Toyota’s consistency as a green company has been confirmed by a third successive top ranking in the annual Best Global Green Brands report.

This report was published June 12 by international brand consultancy Interbrand.

Interestingly, automotive brands make up 50 percent of this year’s top ten.

The report gauges the gap between public perception of a brand’s environmental performance – its “green image” – and its actual environmental practices, using publicly available data and information.

According to the report, more than 10,000 consumers around the world have recognized Toyota not only for its commitment to sustainable environmental leadership, but also for its investment in ground-breaking products, such as the Prius, and its programs for reducing greenhouse emissions, energy consumption and water usage throughout its operations.

The Interbrand assessment comes as Toyota is in the early stages of a product launch cycle that will see 21 new or updated hybrid models brought to markets worldwide by the end of 2015.

Other automotive manufacturers to make it in the ranking are Ford (second), Honda (third), Nissan (fifth), Volkswagen (seventh), BMW (13th), Mercedes-Benz (17th), Hyundai (34th) and Kia (37th).
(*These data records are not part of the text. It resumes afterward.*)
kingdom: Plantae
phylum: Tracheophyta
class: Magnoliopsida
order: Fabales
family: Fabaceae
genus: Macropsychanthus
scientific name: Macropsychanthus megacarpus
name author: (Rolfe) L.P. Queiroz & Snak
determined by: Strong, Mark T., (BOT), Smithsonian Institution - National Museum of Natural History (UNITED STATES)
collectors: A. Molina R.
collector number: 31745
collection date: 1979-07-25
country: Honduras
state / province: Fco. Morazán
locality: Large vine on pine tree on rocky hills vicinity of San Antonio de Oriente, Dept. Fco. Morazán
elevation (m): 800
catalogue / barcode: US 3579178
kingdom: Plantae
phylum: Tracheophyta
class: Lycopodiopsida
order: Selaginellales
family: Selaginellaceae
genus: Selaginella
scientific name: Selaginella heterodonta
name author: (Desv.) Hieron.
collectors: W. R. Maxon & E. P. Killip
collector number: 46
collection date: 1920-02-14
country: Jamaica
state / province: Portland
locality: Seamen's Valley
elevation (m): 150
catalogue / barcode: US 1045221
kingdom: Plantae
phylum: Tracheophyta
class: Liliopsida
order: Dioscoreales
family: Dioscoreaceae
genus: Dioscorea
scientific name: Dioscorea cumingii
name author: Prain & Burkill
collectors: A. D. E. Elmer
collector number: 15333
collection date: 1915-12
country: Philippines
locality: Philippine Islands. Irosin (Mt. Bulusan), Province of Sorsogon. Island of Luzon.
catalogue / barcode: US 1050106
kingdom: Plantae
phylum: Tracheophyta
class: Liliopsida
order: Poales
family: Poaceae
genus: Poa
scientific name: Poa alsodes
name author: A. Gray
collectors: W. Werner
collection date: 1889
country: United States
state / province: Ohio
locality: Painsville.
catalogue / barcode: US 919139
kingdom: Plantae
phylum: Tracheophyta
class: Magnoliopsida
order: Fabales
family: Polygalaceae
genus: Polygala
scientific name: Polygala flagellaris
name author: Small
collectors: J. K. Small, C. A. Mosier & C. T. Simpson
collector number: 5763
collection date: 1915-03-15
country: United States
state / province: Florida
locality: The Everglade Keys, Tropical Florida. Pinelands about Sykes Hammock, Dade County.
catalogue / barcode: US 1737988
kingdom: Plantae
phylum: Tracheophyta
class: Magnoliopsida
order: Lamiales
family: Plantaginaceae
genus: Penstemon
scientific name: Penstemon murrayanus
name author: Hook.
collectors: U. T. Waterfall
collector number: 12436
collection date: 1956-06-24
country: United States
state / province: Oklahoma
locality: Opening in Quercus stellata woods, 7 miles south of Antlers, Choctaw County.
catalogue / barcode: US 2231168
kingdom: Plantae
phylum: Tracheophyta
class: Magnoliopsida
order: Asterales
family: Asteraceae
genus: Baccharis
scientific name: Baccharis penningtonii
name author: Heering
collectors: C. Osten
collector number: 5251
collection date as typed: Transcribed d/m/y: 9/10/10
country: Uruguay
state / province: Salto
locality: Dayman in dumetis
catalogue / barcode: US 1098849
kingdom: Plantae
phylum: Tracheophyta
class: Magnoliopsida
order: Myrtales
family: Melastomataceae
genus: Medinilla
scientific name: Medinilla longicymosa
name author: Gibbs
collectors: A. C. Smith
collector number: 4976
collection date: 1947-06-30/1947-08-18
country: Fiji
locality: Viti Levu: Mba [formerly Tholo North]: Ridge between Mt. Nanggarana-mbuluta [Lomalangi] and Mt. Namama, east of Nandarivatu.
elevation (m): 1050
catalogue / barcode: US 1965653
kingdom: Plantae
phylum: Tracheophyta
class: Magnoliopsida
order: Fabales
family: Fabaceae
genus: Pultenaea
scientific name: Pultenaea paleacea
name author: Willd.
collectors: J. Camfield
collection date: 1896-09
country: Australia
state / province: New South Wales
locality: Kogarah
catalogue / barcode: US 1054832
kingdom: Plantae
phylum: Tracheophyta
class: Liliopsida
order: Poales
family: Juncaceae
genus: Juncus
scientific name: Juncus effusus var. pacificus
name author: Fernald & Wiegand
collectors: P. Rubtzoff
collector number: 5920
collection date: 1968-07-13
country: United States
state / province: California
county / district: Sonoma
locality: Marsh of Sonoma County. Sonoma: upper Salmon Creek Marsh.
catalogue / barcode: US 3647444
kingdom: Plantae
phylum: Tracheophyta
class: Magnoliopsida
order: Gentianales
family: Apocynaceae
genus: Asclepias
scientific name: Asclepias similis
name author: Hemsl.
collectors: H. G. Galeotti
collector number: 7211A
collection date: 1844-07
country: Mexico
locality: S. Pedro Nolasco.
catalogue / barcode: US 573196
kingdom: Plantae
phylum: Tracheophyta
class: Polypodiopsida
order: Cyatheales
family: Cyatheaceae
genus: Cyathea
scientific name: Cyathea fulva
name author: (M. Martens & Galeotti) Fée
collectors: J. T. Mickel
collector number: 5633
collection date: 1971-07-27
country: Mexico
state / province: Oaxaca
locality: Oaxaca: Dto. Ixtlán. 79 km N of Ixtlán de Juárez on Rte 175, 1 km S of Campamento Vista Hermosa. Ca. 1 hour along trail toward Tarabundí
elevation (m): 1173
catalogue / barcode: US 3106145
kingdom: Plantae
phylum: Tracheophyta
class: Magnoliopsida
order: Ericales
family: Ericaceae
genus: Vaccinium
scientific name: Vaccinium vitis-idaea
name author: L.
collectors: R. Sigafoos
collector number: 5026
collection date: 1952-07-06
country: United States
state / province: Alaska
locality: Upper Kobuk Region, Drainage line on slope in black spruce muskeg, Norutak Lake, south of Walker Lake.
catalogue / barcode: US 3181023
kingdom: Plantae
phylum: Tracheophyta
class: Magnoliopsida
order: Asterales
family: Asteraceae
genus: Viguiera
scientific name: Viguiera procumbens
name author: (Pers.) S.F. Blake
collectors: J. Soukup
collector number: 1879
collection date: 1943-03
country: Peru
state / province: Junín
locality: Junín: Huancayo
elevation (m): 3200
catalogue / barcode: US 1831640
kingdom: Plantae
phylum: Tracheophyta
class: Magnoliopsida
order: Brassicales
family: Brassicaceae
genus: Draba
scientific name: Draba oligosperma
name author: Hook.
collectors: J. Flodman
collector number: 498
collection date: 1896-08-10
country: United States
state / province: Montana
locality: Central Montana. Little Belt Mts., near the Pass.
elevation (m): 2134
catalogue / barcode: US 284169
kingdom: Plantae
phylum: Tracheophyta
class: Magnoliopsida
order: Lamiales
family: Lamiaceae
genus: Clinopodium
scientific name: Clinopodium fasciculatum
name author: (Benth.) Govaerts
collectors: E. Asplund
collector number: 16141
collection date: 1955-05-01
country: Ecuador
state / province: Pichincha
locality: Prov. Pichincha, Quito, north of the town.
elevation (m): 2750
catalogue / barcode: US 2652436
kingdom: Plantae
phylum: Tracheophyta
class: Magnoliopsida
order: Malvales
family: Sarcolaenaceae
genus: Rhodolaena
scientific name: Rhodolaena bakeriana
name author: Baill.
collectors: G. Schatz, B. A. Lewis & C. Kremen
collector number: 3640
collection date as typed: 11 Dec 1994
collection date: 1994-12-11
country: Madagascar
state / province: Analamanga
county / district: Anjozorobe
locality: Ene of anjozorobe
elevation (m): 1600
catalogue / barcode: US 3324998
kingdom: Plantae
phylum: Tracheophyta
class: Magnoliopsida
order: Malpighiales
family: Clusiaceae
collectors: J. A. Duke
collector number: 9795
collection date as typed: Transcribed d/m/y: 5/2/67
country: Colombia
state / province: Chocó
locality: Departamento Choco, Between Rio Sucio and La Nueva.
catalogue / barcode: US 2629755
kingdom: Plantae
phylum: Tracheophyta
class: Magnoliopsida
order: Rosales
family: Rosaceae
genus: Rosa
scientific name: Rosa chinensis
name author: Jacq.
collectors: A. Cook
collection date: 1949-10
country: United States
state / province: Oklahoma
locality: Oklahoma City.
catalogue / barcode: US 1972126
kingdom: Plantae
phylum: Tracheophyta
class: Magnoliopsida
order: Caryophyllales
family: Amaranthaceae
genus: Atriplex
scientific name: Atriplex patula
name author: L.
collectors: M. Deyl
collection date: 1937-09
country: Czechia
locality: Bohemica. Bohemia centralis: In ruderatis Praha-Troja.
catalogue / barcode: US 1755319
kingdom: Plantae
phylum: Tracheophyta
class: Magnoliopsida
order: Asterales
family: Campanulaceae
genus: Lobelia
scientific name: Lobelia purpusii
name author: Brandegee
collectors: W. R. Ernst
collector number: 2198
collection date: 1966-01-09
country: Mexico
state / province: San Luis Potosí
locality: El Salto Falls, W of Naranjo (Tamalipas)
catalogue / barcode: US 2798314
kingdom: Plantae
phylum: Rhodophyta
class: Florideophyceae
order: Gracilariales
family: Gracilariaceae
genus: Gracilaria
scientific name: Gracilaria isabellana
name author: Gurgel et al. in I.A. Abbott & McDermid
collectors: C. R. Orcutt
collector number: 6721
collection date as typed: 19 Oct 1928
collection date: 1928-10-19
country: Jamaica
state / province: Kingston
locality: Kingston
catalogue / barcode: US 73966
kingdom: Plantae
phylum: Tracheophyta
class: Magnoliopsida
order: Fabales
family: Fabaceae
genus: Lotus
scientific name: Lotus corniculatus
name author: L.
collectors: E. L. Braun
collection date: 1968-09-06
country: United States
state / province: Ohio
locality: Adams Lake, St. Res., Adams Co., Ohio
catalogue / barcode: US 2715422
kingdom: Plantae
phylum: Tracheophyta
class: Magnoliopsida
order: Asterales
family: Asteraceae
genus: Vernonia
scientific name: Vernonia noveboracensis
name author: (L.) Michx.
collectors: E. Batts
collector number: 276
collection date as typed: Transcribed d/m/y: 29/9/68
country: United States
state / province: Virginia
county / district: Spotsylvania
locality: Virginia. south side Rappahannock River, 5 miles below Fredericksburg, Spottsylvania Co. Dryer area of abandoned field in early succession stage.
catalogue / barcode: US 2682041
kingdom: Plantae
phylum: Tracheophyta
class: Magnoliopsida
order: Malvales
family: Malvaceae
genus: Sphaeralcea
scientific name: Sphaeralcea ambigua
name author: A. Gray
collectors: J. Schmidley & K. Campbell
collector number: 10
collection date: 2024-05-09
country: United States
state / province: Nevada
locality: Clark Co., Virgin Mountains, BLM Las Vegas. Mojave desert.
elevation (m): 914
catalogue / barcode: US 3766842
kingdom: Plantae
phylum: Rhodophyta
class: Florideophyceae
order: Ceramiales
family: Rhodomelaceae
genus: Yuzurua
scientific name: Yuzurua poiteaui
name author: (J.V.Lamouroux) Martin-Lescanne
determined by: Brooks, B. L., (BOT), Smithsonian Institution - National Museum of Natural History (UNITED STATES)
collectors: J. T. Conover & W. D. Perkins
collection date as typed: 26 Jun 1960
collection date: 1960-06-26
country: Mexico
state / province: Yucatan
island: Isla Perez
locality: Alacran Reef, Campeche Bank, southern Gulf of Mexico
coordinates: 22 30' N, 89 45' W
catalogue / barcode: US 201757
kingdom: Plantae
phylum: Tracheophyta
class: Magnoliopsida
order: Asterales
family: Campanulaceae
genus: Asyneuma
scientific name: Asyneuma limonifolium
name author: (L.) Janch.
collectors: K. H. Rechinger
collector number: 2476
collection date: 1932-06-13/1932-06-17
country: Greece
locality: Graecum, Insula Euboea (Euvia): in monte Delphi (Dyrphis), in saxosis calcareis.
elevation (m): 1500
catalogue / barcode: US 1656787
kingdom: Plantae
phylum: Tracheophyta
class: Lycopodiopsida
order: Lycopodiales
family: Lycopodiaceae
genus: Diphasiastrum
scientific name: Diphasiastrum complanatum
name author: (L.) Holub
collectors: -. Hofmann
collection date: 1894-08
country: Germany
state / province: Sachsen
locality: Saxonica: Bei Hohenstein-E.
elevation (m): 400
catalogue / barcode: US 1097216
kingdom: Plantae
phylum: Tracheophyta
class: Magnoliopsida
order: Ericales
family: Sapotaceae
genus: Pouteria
“What makes the annual Best Global Green Brands report unique and valuable is that it examines performance and perception in action,” said Jez Frampton, Global Chief Executive Officer of Interbrand. “The report provides leading brands with the insights they need to develop robust strategies—strategies that will not only drive their businesses forward, but also have a positive impact on the environment and communities in which those businesses operate.”

Toyota, the top Best Global Green Brand for the third consecutive year, continues to dominate the hybrid vehicle market. The company sold more than 2.9 million Prius models worldwide in 2012. Toyota is also exploring the future of mobility by building a low carbon society called Toyota Ecoful Town in Toyota City, Japan. From reducing greenhouse gas emissions to using reusable metal containers for shipping and distribution, Toyota is a leading example of what can result—both in terms of performance and perception—when a company makes sustainability an integral part of its overarching business strategy.

Nissan (fifth) emerged as the top riser on this year’s report. The brand moved up 16 places (from 21st) and broke into the top 10.

The report said that as with other brands in the auto sector, Nissan is becoming increasingly committed to developing and promoting its green credentials. In February, the company announced that 50,000 Leafs had been produced worldwide, making the Leaf the most widely sold electric passenger car of all time. Nissan plans to cut 15 percent of vehicle weight starting in 2017, and it has joined forces with Daimler and Ford to develop a line of affordable fuel-cell cars that will roll out in 2017. Reducing vehicle weight through smarter design and material selection, utilizing renewable and sustainable materials, and turning to alternative fuels are just a few of the ways Nissan is making significant strides in the green arena—and proving that sustainability can, in fact, lead to profitability.

The leading auto brands in this year’s report have made significant progress in regards to how their sustainability efforts are perceived by consumers worldwide. From managing to improve their stature on top sustainability reports and indexes, including the Dow Jones Sustainability Index (DJSI), to investing in advertising spend, these brands are not hesitant to communicate their innovative and sustainable practices to consumers worldwide.